Changes in the cellular structure of heart muscle cells have a large impact: past and present studies show that these types of changes can lead to heart failure. From the University of Pennsylvania, scientists demonstrate their discovery of dysfunctional microtubules inhibiting proper heart function.
Microtubules (MTs) are a key part of the cell’s cytoskeleton, which determines the cell’s shape and movement patterns. They are made up of one type of protein, called tubulin, as opposed to other components of the cytoskeleton that are composed by various protein types. When changes are made in the cell cytoskeleton because of malfunctioning MTs, the repercussions can be deadly. To prevent such a consequence, scientists are working on reversing the negative changes.
Specifically, MT changes can increase the rigidity of heart muscle cells, called cardiomyocytes. Elasticity and contractility are vital qualities for maintaining normal blood circulation and preventing heart disease. And in the past, researchers discovered a direct link between dysfunctional heart activity and overactive detyrosination of MTs in patients with a heart condition called hypertrophic cardiomyopathy (HCM).
Detyrosination is a chemical process of removing the amino acid tyrosine from a tubulin protein. These changes can negatively affect heart beat mechanics, but they’re not irreversible. Scientists from the study are hoping to use this to their advantage.

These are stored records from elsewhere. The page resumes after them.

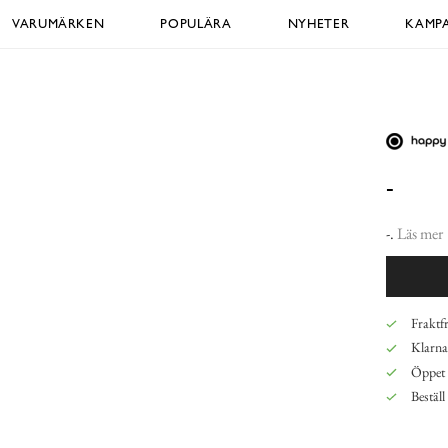
VARUMÄRKEN
POPULÄRA
NYHETER
KAMPA
-
-.
Läs mer
Fraktfr
Klarna,
Öppet 
Beställ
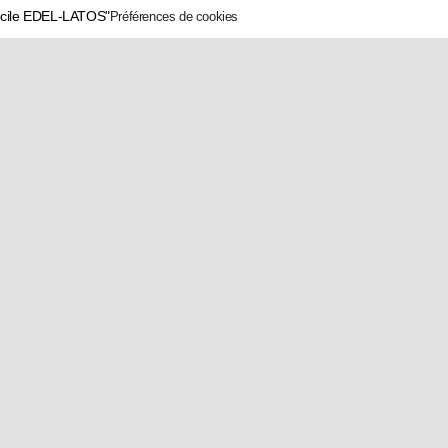
écile EDEL-LATOS"
Préférences de cookies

Using a variety of lab techniques (mass spectrometry, mechanical tests, super-resolution imaging) to compare healthy heart tissue with heart tissue from transplant patients with heart failure, researchers investigated the impact of on heart function when changes are made to MTs and the cardiomyocyte cytoskeleton.

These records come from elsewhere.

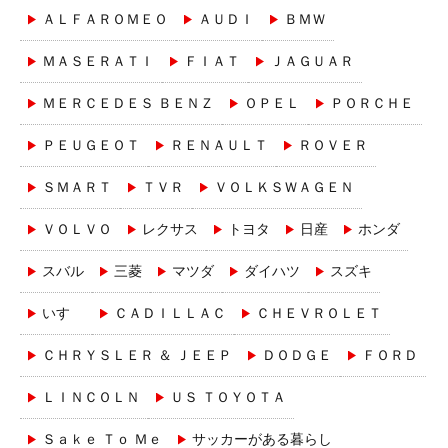
ＡＬＦＡＲＯＭＥＯ
ＡＵＤＩ
ＢＭＷ
ＭＡＳＥＲＡＴＩ
ＦＩＡＴ
ＪＡＧＵＡＲ
ＭＥＲＣＥＤＥＳ ＢＥＮＺ
ＯＰＥＬ
ＰＯＲＣＨＥ
ＰＥＵＧＥＯＴ
ＲＥＮＡＵＬＴ
ＲＯＶＥＲ
ＳＭＡＲＴ
ＴＶＲ
ＶＯＬＫＳＷＡＧＥＮ
ＶＯＬＶＯ
レクサス
トヨタ
日産
ホンダ
スバル
三菱
マツダ
ダイハツ
スズキ
いすゞ
ＣＡＤＩＬＬＡＣ
ＣＨＥＶＲＯＬＥＴ
ＣＨＲＹＳＬＥＲ ＆ ＪＥＥＰ
ＤＯＤＧＥ
ＦＯＲＤ
ＬＩＮＣＯＬＮ
ＵＳ ＴＯＹＯＴＡ
Ｓａｋｅ Ｔｏ Ｍｅ
サッカーがある暮らし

They found that regular activity of a certain set of proteins was responsible for MT stiffening, found in diseased cardiomyocytes. These same MTs were majorly detyrosinated, and the cardiomyocytes were stiff and had limited contractility. Additionally, the studies showed, not surprisingly, more detyrosination and MTs in diseased heart tissue than in healthy heart tissue.
Reversing the damage done to MTs and to cardiomyocytes is possible by therapeutically suppressing detyrosinated MTs. In the study, this action brought back 50 percent of lost contractile function to diseases cardiomyocytes, and an additional genetic intervention helped as well.
There’s still one obstacle to overcome. Researchers need to identify how to develop a drug that targets MTs in cardiomyocytes only, leaving them intact in other tissue types where they are not a threat to the heart.
The present study was published in the journal Nature Medicine.